The APM Reports investigation found that the rising cost of water has hit poor families the hardest; the government-run water utilities in these six cities have issued at least 367,740 shut-off notices in the past decade. And an analysis of shut-off data revealed disproportionately high concentrations of water shut-offs in poorer areas and in majority black and Latino neighborhoods in every city.

Unlike more visible infrastructure problems – such as electrical blackouts, dangerous bridges or clogged highways – wealthier Americans may not even know that water prices have spiked. But for millions struggling to afford water, or living without it, the crisis can be life-altering.

For months, Campbell's basic tasks like doing the dishes or getting ready to leave the house became expensive and arduous. To bathe each morning, she had to pour gallons of bottled water into a pot to heat on a stove. She then carried the water up the steep stairs to the second floor and dumped it into the bath tub. She made the trip multiple times until she had enough water to take a bath. Then she'd use the water for the toilet. By the time she was on her way to her church, she was already exhausted. And there was a financial burden too: She was having to spend $20 a week on bottled water.

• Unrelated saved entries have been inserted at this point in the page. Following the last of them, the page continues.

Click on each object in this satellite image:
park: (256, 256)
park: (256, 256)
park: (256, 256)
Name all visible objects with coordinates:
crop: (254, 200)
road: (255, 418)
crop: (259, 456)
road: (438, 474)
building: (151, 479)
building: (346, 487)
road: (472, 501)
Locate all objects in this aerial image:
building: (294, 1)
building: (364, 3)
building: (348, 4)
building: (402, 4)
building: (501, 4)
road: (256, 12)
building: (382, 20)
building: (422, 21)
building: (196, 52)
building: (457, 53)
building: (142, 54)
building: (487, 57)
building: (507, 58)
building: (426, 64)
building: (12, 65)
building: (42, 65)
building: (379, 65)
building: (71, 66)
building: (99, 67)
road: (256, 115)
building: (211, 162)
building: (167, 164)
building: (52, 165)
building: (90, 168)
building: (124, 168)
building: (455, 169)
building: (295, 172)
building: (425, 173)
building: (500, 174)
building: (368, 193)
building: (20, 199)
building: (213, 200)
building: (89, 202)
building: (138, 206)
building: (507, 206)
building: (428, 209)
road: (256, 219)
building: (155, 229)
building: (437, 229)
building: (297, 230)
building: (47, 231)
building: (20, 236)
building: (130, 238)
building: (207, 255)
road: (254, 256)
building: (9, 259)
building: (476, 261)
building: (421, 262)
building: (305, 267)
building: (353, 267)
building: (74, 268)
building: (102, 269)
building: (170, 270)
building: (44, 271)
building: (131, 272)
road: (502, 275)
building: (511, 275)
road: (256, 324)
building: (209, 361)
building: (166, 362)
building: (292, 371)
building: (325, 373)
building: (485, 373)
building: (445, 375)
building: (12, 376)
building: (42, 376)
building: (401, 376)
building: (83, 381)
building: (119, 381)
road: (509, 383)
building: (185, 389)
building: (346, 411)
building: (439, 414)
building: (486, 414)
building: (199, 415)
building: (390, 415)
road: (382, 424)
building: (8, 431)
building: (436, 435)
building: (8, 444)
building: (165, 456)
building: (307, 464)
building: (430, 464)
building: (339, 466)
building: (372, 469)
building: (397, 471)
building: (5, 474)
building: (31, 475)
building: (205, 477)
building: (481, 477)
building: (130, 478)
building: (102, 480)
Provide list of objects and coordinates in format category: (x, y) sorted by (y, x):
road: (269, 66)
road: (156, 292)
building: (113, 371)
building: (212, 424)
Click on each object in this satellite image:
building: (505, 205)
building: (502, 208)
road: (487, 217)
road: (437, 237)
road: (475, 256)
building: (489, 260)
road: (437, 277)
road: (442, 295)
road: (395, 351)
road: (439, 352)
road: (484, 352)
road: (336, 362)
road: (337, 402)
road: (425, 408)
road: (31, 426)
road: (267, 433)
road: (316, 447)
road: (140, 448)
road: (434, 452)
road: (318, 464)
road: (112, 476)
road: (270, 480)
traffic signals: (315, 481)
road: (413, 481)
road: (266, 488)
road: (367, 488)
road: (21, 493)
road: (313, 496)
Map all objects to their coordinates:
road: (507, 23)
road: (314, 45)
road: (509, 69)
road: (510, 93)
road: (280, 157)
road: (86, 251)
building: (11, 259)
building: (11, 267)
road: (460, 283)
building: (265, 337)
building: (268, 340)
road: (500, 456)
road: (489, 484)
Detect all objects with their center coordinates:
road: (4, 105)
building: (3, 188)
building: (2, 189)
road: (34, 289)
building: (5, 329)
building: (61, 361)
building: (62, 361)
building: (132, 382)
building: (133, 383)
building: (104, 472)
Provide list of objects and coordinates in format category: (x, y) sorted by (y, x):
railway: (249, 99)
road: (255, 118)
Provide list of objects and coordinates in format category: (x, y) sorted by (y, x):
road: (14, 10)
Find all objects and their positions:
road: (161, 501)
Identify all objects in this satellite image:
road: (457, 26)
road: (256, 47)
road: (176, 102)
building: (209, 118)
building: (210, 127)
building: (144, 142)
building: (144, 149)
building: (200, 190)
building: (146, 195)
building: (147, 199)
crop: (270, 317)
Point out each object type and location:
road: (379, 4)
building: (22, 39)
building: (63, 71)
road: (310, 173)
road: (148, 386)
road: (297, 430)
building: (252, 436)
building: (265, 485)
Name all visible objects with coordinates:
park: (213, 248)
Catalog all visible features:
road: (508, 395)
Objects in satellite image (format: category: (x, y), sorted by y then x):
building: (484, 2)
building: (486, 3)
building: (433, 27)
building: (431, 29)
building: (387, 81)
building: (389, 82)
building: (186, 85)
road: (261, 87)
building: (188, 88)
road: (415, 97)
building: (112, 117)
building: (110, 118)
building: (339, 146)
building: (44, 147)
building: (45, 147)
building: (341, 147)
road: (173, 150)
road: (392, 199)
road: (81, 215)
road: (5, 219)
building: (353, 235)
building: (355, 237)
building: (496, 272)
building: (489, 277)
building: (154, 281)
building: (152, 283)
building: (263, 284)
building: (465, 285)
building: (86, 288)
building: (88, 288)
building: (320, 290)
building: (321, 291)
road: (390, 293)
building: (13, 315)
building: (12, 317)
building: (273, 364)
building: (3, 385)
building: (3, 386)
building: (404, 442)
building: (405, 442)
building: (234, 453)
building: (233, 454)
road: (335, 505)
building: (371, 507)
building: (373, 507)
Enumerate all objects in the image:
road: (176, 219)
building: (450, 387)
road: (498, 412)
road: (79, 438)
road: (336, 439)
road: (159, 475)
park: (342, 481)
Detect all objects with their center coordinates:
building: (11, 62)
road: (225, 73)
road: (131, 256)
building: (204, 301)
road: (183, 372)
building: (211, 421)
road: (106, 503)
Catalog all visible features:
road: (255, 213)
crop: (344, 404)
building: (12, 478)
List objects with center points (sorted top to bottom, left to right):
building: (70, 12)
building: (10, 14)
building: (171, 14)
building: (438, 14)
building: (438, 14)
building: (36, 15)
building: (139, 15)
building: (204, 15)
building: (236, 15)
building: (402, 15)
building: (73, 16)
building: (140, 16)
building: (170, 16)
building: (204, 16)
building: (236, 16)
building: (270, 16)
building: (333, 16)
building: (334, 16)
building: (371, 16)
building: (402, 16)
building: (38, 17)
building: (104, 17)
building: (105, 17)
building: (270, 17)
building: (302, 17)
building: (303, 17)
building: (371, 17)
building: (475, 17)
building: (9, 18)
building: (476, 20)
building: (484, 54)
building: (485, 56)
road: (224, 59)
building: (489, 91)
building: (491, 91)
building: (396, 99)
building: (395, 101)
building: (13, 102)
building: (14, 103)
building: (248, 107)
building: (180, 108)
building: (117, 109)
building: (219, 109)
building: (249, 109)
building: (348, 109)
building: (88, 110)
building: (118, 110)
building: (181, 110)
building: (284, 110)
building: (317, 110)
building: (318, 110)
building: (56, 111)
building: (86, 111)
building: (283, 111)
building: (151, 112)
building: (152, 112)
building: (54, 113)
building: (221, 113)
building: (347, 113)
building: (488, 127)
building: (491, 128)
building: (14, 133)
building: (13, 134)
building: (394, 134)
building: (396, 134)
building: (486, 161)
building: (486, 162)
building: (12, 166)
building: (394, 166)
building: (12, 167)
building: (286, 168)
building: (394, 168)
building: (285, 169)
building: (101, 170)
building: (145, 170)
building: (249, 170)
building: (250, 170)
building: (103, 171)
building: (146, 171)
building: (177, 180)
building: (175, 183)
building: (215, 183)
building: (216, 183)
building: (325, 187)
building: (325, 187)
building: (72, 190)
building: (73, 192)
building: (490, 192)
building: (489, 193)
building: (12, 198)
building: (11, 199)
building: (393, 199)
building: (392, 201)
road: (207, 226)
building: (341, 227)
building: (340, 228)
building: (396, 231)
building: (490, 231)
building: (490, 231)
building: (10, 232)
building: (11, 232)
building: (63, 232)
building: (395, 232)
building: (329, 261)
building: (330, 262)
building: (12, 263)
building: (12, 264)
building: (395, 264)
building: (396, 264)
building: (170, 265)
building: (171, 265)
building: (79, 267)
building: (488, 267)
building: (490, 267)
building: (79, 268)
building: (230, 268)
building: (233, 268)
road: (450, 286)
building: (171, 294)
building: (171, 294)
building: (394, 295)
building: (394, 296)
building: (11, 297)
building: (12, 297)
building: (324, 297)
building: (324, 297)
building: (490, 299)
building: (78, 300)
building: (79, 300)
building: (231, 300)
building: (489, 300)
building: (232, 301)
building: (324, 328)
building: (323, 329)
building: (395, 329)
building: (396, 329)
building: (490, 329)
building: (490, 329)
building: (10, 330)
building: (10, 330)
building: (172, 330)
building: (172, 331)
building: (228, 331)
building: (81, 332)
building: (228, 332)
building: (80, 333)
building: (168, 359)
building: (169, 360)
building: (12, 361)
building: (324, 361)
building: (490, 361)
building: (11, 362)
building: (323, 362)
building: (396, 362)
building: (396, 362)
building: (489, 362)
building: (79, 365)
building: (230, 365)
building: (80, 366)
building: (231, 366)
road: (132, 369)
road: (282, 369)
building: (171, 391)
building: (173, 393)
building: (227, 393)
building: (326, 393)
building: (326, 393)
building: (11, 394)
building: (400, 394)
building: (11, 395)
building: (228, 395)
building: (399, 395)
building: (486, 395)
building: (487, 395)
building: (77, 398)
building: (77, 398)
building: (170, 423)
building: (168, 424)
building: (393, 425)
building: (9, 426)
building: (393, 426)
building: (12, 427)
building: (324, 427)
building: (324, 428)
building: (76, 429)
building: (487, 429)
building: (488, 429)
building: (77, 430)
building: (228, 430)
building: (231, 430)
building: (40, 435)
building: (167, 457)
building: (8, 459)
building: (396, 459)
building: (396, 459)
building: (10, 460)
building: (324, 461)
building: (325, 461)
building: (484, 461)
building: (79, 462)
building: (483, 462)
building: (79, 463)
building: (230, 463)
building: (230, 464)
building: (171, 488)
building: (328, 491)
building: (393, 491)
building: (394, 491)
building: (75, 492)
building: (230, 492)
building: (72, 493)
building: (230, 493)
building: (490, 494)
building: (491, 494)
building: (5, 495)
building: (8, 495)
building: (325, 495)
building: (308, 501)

"There's an old saying you never miss your water until the well runs dry. And I found that out. It's very difficult to get around without water," Campbell said one day last October. By then, her water was back on. With the help of friends and family, it had taken her a month to come up with the deposit demanded by the Chicago water department. She's enrolled in a $120.93 monthly plan. If she's lucky, she'll pay off her debt by September 2021.